Tuesday, December 4, 2007

Away with the fairytales

“Flemish people like having things nice,” said Gloria, and so it proved. I was in Belgium for the weekend, visiting her – an old friend of my father’s – in Oostende and being shown the area around, and wherever we went it was prosperous and pretty.

Like the Netherlands, it’s a land where the brick is king. Brick houses, brick bridges, bricky-like cobblestone alleys – even brick churches, which threw me for a bit, because as well as being cute they look suspiciously as if they’re made of Lego. (The traditional staircase shape for the roofs of buildings helps keep up the illusion.) It also rains a lot, which I won’t hold against it, since it’s raining a lot in Germany at the moment too.

Friday night was in Oostende, a medium-sized city located by the sea, and (I hear) not really at all to the east of Westende. Saturday was spent in Brugge, a fairytale-pretty medieval town – guildhouse, turrets, moat, cathedrals, canal-front hospital (naturally all in brick). Oddly enough, my ability to spend hours wandering through nice old streets hasn't at all worsened with practice. Appropriately, we checked in at the oldest pub in Brugge. Sausages with mustard are also traditional, it seems – anyway, they go well with cherry beer. And Saturday night I stayed in their country house, four hundred years old, multi-staircased, high-ceilinged.

Of course, having towns full of impeccably-kept-up gorgeous old buildings instead of of low-maintenance new ones costs money, and so does supporting vast numbers of breweries and confectioners and lace-makers, and so does teaching every schoolchild three foreign languages. I checked, later, and Belgium is indeed a very well-off little country. Why? Wikipedia answers that Belgium exports chemicals, auto parts, finished diamonds, and other things that sound similarly profitable. It doesn’t address the question of why such industries are so keen to install themselves in such a sweet wee place. But – “Flemish people work hard,” said Gloria – and maybe that explains it.
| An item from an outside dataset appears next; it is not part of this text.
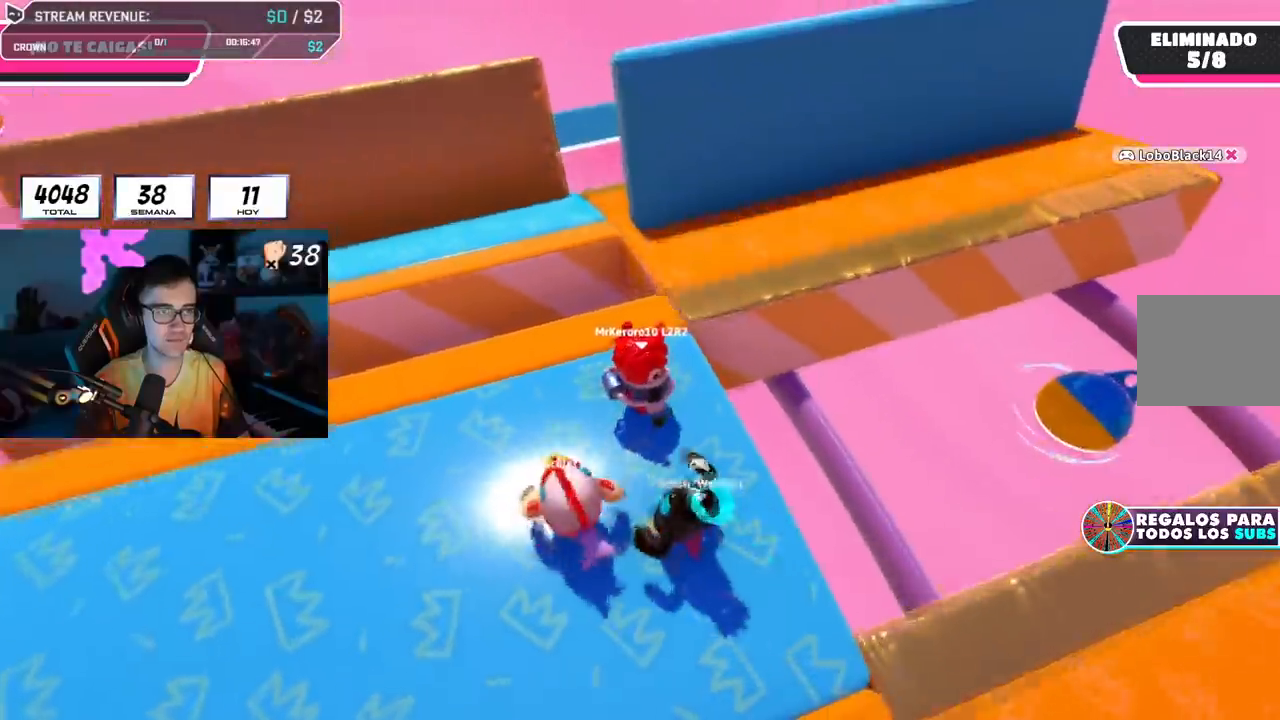
{"buttons": [], "left_stick": "up-right", "right_stick": "down-right", "events": [[50, "left_stick", "up"], [201, "left_stick", "center"], [267, "right_stick", "center"], [334, "left_stick", "up-right"], [451, "right_stick", "down-right"]]}
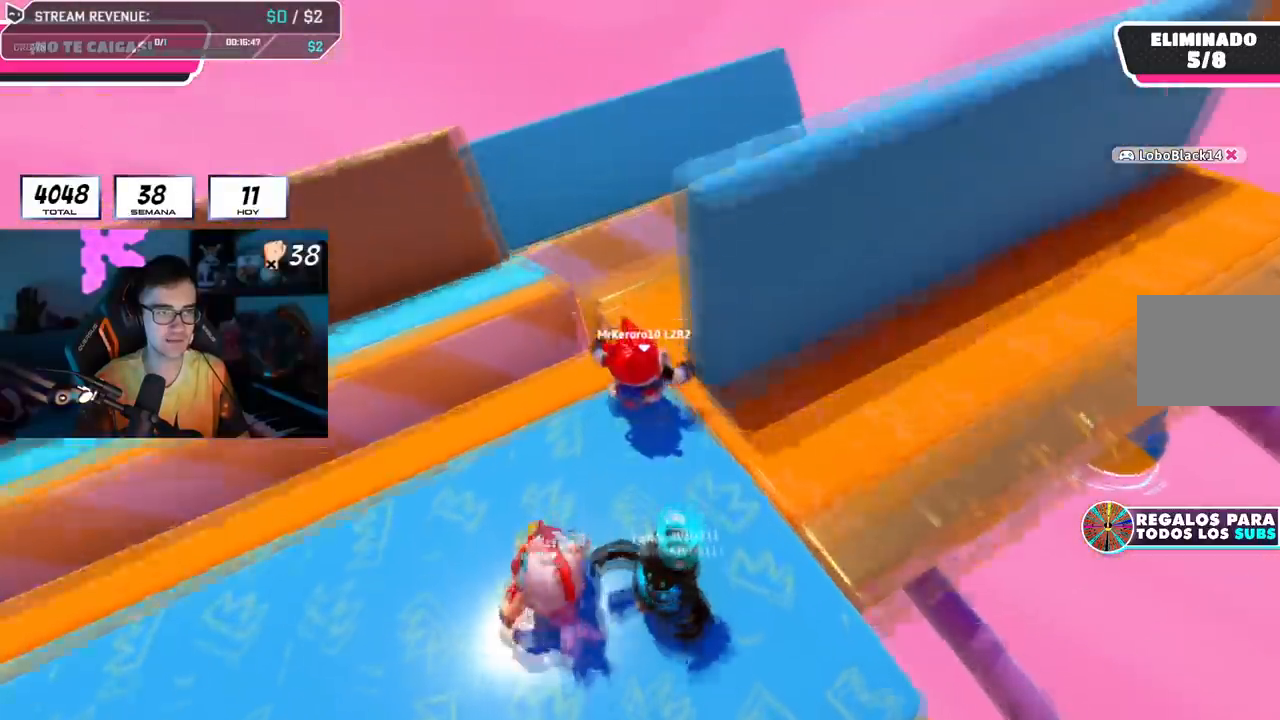
{"buttons": [], "left_stick": "right", "right_stick": "right", "events": [[17, "right_stick", "right"], [484, "left_stick", "right"]]}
And, Flemish people are patriotic – towards Flanders, that is. There’s a slight constitutional crisis in Belgium at the moment that I wish I knew more about, something to do with elections, and tensions between Dutch-speaking Flanders and the French-speaking part Wallonia, and a latent separatist movement. On Sunday Gloria took me to Flanders Fields, and we went through a museum dedicated to the First World War. It was sombering. It was also fiercely pro-Flemish.

Sunday night railway inevitabilities:

  • A train is overbooked.
  • A train is late. (Yes, even in Germany. Even in Switzerland, I bet.)
  • It’s raining.
  • There’s a pair of khaki’d army guys on the way back from weekend leave.
  • Your neighbour on the first train has been visiting her grandchildren over the weekend.
  • Your stopover’s too short to accept your nice-looking second neighbour’s suggestion of “a drink, somewhere?”
  • Your smiley third neighbour has taken the seat allocated to you.
  • Your fourth neighbour is asleep.